Они плакали оба. И Вовка, и этот человек. Четыре пальца его левой руки были забинтованы. За исключением большого пальца и мизинца. Да, шестипалый!
— Ладно! Иди! — сказал Серпокрыл. — Проходи! Ну! Только учти… Если… Если тронешь… Иди! Расступитесь! Пропустите его!
Озираясь, захлебываясь подавленными рыданиями, Человек, Который Просил Бритву быстро прошел меж двумя группами тут же сомкнувшихся за его спиной людей, повернулся лицом к ним, попятился, быстро оглядываясь, чтобы не споткнуться. Все молча, тяжело, часто дыша, двинулись за ним. Мальчик на лошади все еще полулежал, как на диване, с интересом следя за развитием событий.
— Слезай! — крикнул ему Человек, Который Просил Бритву и сдернул его с лошади. — Назад! — крикнул он горлом. — Не подходите! Капитан, скажи им! — опустил Вовку на землю, но, продолжая держать его за воротник, вдел ногу в стремя, подпрыгнул раза два, уселся верхом. — Капитан! — крикнул он, всхлипывая. — Я пацана не тронул! Будь человеком — не сообщай! По рации не сообщай! Будь человеком! — Ударил лошадь пятками своих тапочек в бока. Еще… Изо всех сил. Она резво тронулась с места. И только тогда он выпустил Вовкин воротник. Пассажиры, команда бросились к мальчику, окружили его. Кто-то хотел было бежать дальше, но остановились.

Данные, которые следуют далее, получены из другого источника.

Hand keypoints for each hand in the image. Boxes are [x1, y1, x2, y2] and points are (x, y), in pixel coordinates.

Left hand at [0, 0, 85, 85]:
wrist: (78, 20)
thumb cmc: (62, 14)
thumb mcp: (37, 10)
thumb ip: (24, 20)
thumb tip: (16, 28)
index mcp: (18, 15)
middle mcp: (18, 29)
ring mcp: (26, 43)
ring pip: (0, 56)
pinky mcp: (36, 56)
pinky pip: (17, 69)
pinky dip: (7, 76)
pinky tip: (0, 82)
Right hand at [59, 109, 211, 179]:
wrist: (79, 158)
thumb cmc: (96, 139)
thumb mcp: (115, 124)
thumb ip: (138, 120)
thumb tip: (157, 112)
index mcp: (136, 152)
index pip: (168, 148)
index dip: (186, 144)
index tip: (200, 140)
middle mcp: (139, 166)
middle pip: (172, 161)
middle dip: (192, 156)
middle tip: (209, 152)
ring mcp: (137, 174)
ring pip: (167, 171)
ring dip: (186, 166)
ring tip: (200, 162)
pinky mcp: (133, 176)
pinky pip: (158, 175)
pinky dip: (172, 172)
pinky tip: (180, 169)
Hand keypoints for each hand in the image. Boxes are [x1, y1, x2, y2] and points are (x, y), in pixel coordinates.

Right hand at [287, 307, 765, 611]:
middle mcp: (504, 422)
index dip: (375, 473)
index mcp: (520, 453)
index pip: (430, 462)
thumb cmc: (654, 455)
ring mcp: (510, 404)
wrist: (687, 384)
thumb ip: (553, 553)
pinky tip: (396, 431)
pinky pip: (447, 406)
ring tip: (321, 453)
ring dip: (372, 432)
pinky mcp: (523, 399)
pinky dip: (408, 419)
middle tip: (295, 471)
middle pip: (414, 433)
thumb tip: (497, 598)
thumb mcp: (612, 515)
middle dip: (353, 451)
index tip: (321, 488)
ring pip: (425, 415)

Разве догонишь?
— Не уйдет, — посмотрел капитан, — тут не убежишь. Некуда.
— Почта нам есть? — спросил мальчик, оставшийся без лошади. — Я за почтой приехал. А этот, — кивнул он вдаль, — он что — с вами поедет? Или здесь останется?

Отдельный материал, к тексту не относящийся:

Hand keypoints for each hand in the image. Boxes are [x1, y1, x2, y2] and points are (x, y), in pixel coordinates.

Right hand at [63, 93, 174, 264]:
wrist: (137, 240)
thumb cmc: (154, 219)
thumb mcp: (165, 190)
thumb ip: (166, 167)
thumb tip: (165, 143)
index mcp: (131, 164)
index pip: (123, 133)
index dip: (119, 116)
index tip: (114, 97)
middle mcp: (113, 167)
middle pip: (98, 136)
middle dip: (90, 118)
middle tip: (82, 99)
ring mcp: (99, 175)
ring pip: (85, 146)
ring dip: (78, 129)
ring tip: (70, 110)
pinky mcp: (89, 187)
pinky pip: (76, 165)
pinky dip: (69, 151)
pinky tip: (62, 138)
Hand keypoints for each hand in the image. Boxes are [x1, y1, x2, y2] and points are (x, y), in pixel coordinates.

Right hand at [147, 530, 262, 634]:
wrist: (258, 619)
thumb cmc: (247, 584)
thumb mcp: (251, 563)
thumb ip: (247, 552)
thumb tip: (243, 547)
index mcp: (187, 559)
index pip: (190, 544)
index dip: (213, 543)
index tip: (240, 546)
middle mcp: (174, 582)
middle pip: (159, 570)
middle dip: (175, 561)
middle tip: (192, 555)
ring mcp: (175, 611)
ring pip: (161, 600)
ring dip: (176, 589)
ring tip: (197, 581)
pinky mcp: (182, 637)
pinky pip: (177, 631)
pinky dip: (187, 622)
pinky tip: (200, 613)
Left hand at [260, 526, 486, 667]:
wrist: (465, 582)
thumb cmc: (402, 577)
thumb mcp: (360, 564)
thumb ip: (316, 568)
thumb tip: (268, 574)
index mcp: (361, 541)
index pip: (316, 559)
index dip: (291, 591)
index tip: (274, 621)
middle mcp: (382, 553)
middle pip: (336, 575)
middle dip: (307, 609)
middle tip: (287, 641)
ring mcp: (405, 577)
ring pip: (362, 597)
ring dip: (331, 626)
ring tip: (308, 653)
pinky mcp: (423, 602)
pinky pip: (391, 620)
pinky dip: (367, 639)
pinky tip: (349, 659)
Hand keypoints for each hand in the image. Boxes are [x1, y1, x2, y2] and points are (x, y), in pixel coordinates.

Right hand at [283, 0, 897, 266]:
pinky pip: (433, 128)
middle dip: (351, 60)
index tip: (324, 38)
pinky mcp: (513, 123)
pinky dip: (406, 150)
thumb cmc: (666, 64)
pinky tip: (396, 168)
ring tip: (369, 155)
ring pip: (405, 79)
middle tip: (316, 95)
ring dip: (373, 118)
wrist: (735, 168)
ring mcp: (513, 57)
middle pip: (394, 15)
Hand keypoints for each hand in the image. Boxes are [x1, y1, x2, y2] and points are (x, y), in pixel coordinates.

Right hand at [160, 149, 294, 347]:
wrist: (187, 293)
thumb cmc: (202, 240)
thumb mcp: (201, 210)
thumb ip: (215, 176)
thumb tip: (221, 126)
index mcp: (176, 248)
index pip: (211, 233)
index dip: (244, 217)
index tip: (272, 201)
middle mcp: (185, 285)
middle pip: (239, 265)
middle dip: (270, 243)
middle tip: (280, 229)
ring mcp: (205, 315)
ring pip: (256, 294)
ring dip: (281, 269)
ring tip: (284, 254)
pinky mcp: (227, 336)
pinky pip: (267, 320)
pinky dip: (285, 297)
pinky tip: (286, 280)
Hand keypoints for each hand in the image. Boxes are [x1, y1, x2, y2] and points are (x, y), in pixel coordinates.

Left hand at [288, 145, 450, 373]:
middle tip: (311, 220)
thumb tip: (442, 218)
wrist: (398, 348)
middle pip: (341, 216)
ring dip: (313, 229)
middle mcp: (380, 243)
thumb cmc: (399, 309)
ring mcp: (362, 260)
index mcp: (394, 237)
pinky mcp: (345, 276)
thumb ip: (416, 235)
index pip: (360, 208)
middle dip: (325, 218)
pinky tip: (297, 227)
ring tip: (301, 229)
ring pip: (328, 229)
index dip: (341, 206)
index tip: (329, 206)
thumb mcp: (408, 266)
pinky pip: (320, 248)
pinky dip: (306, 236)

— Пойдем, возьмешь почту, — сказал Серпокрыл. — Он здесь временно останется. Боцман, займитесь почтой!
Шумно обсуждая происшедшее, хохоча, ероша Вовке волосы, все двинулись на теплоход. Кто-то воспользовался случаем, отбежал, стал за дерево…
— У него на левой руке шесть пальцев, — рассказывал Вовка, — деда, правда-правда! Я считал!